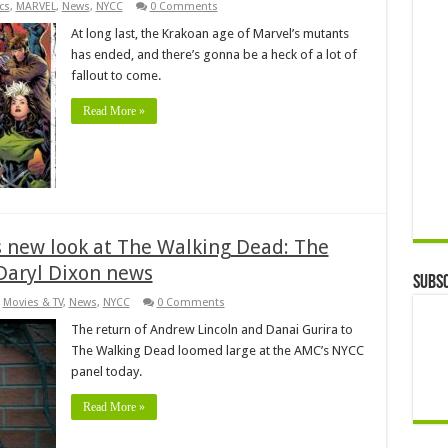
cs
,
MARVEL
,
News
,
NYCC
0 Comments
At long last, the Krakoan age of Marvel’s mutants
has ended, and there’s gonna be a heck of a lot of
fallout to come.
Read More »
 new look at The Walking Dead: The
Daryl Dixon news
Subsc
,
Movies & TV
,
News
,
NYCC
0 Comments
The return of Andrew Lincoln and Danai Gurira to
The Walking Dead loomed large at the AMC’s NYCC
panel today.
Read More »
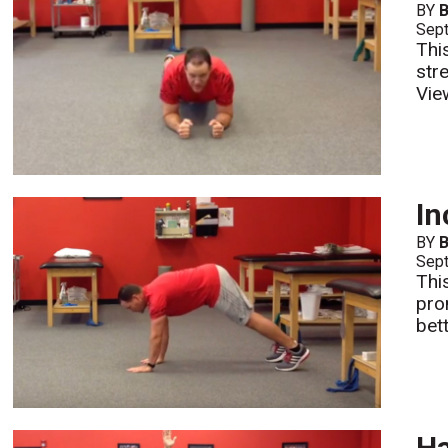
BY
B
Sept
Thi
stre
Vie
I
BY
B
Sept
Thi
prom
bett
Ha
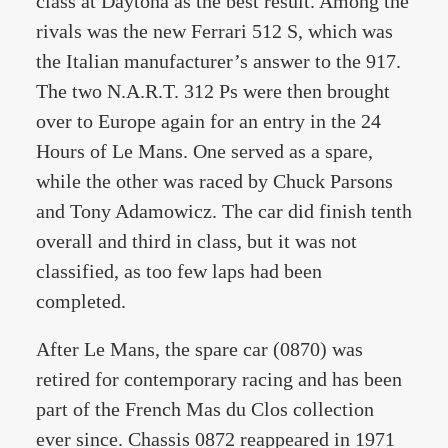
class at Daytona as the best result. Among the
rivals was the new Ferrari 512 S, which was
the Italian manufacturer’s answer to the 917.
The two N.A.R.T. 312 Ps were then brought
over to Europe again for an entry in the 24
Hours of Le Mans. One served as a spare,
while the other was raced by Chuck Parsons
and Tony Adamowicz. The car did finish tenth
overall and third in class, but it was not
classified, as too few laps had been
completed.
After Le Mans, the spare car (0870) was
retired for contemporary racing and has been
part of the French Mas du Clos collection
ever since. Chassis 0872 reappeared in 1971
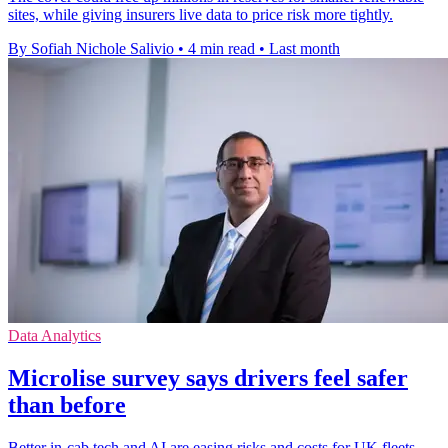
sites, while giving insurers live data to price risk more tightly.
By Sofiah Nichole Salivio
•
4 min read
•
Last month
Data Analytics
Microlise survey says drivers feel safer
than before
Better in-cab tech and AI are easing risks and costs for UK fleets,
##########
Instructions for the task. Copy the data above line for line, but leave the pictures out.

Answer for the task.
cs
,
MARVEL
,
News
,
NYCC
0 Comments
At long last, the Krakoan age of Marvel’s mutants
has ended, and there’s gonna be a heck of a lot of
fallout to come.
Read More »
 new look at The Walking Dead: The
Daryl Dixon news
Subsc
,
Movies & TV
,
News
,
NYCC
0 Comments
The return of Andrew Lincoln and Danai Gurira to
The Walking Dead loomed large at the AMC’s NYCC
panel today.
Read More »
BY
B
Sept
Thi
stre
Vie
I
BY
B
Sept
Thi
prom
bett
Ha
class at Daytona as the best result. Among the
rivals was the new Ferrari 512 S, which was
the Italian manufacturer’s answer to the 917.
The two N.A.R.T. 312 Ps were then brought
over to Europe again for an entry in the 24
Hours of Le Mans. One served as a spare,
while the other was raced by Chuck Parsons
and Tony Adamowicz. The car did finish tenth
overall and third in class, but it was not
classified, as too few laps had been
completed.
After Le Mans, the spare car (0870) was
retired for contemporary racing and has been
part of the French Mas du Clos collection
ever since. Chassis 0872 reappeared in 1971
sites, while giving insurers live data to price risk more tightly.
By Sofiah Nichole Salivio
•
4 min read
•
Last month
Data Analytics
Microlise survey says drivers feel safer
than before
Better in-cab tech and AI are easing risks and costs for UK fleets,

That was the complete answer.